--- PROBLEM TO WORK ON ---
After locating the line with "WEIGHING SCALE" in the data that follows, return it and every later line exactly, up to and including the line with "ft)/sec. despatch conveyor".

[DATA SHOWN]

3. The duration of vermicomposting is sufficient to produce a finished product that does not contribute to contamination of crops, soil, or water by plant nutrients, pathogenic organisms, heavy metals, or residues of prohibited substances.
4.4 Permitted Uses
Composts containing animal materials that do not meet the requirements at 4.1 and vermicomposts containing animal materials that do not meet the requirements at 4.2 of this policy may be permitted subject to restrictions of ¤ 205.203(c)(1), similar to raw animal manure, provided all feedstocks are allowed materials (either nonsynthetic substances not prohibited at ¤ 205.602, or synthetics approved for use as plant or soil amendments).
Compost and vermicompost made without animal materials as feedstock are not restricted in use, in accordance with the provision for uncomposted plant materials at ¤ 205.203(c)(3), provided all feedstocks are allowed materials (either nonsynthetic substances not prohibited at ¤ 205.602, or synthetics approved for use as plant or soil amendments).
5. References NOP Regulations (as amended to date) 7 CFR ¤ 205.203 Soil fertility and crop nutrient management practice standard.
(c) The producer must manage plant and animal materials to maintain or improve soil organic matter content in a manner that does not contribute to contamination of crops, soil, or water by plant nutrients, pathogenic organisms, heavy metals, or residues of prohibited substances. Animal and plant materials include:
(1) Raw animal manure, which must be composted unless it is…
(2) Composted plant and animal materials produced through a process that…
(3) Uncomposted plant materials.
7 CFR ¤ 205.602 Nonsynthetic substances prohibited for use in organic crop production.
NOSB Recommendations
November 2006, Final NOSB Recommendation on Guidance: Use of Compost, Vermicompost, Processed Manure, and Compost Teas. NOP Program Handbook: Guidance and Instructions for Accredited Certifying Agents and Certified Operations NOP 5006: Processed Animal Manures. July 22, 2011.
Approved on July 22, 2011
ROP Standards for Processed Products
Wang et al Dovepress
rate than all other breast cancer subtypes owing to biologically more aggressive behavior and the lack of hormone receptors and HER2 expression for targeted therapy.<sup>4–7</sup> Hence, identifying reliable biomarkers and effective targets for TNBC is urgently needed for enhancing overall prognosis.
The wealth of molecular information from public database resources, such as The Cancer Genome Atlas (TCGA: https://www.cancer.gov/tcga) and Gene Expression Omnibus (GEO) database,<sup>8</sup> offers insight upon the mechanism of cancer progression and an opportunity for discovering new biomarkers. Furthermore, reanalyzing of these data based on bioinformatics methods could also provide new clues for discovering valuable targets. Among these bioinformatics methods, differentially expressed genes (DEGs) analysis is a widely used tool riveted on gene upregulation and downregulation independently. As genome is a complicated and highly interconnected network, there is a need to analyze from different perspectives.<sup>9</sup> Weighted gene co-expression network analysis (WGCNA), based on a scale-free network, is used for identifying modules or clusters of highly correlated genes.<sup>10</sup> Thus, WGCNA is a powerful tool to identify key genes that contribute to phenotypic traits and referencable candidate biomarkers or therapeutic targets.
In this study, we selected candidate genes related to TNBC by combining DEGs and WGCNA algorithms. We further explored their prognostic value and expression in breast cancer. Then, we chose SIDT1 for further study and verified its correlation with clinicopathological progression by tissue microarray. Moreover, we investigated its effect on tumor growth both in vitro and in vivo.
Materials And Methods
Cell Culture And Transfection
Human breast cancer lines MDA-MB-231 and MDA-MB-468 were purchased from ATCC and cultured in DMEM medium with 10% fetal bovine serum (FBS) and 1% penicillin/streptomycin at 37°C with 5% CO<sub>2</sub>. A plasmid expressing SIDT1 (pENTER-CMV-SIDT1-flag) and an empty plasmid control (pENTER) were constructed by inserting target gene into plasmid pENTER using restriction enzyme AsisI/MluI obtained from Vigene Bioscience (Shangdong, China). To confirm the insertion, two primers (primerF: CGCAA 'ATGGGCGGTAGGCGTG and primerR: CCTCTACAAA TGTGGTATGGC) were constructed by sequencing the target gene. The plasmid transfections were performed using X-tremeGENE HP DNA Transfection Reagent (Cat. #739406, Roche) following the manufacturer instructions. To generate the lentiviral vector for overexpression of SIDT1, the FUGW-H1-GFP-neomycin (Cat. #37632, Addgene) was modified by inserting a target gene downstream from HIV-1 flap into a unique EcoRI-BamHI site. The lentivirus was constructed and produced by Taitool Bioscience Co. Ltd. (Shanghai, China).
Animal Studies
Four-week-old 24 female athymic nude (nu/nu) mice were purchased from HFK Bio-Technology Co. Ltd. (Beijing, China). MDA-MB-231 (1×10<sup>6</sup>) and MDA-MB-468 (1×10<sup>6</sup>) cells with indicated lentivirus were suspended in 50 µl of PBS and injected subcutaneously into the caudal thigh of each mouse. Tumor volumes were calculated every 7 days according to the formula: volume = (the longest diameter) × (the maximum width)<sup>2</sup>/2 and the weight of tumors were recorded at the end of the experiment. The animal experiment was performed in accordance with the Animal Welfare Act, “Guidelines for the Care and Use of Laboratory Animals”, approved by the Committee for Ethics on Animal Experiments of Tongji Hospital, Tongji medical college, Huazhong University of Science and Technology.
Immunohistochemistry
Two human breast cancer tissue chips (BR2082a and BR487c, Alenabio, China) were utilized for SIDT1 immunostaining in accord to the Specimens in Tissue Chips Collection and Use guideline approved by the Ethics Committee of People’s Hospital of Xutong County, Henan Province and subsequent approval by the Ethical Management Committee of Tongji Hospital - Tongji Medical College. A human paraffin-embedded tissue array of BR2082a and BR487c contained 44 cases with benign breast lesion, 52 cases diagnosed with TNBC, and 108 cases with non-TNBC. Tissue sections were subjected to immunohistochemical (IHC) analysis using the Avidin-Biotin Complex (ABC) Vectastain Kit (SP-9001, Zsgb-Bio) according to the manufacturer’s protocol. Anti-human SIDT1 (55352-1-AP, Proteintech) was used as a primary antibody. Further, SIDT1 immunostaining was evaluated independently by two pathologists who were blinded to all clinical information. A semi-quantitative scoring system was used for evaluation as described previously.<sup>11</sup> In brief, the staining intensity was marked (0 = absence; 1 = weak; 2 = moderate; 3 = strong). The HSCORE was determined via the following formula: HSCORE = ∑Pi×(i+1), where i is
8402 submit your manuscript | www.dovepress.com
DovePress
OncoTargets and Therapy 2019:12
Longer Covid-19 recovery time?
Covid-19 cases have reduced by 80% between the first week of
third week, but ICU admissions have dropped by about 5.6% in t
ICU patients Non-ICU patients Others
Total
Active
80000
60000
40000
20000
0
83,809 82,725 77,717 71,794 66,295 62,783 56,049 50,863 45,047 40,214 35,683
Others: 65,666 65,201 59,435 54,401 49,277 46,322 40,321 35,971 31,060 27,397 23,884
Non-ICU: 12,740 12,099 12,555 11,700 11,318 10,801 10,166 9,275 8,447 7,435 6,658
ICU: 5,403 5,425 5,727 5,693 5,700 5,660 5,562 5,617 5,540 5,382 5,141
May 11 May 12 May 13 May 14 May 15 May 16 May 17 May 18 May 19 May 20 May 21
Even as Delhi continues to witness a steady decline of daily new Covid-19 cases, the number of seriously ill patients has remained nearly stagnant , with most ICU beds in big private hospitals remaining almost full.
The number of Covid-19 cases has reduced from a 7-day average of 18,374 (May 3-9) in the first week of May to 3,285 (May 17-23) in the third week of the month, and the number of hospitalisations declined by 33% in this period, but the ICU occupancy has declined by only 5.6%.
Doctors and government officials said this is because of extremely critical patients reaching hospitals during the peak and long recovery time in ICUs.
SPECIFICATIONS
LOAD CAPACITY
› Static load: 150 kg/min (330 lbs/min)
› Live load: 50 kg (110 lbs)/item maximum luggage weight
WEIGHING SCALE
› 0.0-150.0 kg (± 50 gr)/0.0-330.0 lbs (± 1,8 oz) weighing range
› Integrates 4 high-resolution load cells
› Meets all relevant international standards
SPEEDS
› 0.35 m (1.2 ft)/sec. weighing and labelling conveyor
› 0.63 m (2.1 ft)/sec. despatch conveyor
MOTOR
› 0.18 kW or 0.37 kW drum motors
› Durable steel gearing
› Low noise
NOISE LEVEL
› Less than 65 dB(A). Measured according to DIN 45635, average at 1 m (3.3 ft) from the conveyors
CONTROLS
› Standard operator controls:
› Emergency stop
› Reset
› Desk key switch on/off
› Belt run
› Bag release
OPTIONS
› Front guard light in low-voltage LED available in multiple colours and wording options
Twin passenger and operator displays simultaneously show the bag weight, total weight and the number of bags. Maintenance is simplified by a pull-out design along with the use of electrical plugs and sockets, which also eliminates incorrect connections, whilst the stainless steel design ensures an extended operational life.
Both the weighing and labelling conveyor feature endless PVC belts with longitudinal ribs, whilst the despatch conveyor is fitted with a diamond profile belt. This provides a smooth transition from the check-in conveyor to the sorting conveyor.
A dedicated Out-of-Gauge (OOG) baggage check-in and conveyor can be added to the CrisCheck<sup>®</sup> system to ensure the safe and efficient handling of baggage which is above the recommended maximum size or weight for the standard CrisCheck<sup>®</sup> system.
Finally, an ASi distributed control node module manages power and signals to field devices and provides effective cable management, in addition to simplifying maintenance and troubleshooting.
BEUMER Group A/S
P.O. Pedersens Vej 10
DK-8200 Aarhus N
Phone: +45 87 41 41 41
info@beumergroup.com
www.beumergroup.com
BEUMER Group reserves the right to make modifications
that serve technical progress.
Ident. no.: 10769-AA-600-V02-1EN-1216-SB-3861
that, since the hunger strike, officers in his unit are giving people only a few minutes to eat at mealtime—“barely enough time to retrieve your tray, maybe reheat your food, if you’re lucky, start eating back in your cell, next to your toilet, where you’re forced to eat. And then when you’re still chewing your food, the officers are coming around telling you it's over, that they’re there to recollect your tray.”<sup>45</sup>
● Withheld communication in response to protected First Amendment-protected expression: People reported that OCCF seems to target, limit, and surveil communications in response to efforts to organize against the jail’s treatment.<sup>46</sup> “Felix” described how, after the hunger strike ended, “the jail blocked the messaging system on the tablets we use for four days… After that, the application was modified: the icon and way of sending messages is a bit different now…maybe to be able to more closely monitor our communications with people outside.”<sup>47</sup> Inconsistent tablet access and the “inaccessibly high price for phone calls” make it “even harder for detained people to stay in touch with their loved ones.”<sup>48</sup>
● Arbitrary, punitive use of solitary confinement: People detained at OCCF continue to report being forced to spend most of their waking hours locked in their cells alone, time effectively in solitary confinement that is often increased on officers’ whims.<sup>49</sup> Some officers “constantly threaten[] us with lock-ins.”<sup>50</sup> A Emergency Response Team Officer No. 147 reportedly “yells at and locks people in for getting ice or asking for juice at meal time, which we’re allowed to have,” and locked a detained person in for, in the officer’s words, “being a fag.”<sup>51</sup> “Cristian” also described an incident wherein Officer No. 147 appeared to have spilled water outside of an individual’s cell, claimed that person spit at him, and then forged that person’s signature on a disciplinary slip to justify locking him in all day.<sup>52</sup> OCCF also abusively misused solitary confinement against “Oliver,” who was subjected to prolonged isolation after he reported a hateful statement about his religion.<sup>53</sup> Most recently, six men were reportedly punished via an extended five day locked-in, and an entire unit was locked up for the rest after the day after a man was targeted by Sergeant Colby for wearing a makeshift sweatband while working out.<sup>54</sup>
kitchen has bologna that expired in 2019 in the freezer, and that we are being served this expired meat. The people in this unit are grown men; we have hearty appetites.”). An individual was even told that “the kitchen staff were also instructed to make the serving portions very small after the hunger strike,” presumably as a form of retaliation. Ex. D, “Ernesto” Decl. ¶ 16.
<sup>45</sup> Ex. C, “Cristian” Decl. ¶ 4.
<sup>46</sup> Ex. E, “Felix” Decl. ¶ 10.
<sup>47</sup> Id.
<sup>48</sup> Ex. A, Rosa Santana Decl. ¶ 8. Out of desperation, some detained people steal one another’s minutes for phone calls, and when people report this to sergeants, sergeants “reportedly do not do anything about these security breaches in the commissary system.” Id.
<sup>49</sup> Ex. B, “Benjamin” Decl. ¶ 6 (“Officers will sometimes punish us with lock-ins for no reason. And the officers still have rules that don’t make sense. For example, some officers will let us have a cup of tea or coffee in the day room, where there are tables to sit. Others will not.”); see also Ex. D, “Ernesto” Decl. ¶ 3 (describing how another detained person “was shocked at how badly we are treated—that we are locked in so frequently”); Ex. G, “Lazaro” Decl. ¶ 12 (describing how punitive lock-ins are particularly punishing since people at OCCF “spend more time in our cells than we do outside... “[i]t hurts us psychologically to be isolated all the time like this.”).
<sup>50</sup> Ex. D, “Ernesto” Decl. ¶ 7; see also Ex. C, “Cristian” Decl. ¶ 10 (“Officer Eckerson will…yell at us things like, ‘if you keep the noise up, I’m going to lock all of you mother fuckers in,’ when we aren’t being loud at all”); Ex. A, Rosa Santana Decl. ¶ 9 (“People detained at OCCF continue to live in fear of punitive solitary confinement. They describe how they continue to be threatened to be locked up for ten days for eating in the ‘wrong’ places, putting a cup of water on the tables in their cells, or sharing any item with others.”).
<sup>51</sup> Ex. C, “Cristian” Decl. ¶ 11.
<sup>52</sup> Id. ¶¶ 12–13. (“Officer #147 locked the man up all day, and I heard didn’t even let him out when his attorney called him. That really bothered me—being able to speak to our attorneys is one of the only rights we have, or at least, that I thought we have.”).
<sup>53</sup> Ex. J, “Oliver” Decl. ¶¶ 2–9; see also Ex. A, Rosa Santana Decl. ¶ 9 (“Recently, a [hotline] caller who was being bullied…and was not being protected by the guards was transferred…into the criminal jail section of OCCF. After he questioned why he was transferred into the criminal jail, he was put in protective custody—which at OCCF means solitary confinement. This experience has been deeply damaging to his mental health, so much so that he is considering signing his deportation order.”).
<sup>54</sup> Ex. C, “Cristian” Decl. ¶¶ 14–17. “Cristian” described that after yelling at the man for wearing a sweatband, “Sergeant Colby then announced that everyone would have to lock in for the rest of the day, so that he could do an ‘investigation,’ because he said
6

[/DATA SHOWN]

--- OUTPUT OF THE EXERCISE ---
WEIGHING SCALE
› 0.0-150.0 kg (± 50 gr)/0.0-330.0 lbs (± 1,8 oz) weighing range
› Integrates 4 high-resolution load cells
› Meets all relevant international standards
SPEEDS
› 0.35 m (1.2 ft)/sec. weighing and labelling conveyor
› 0.63 m (2.1 ft)/sec. despatch conveyor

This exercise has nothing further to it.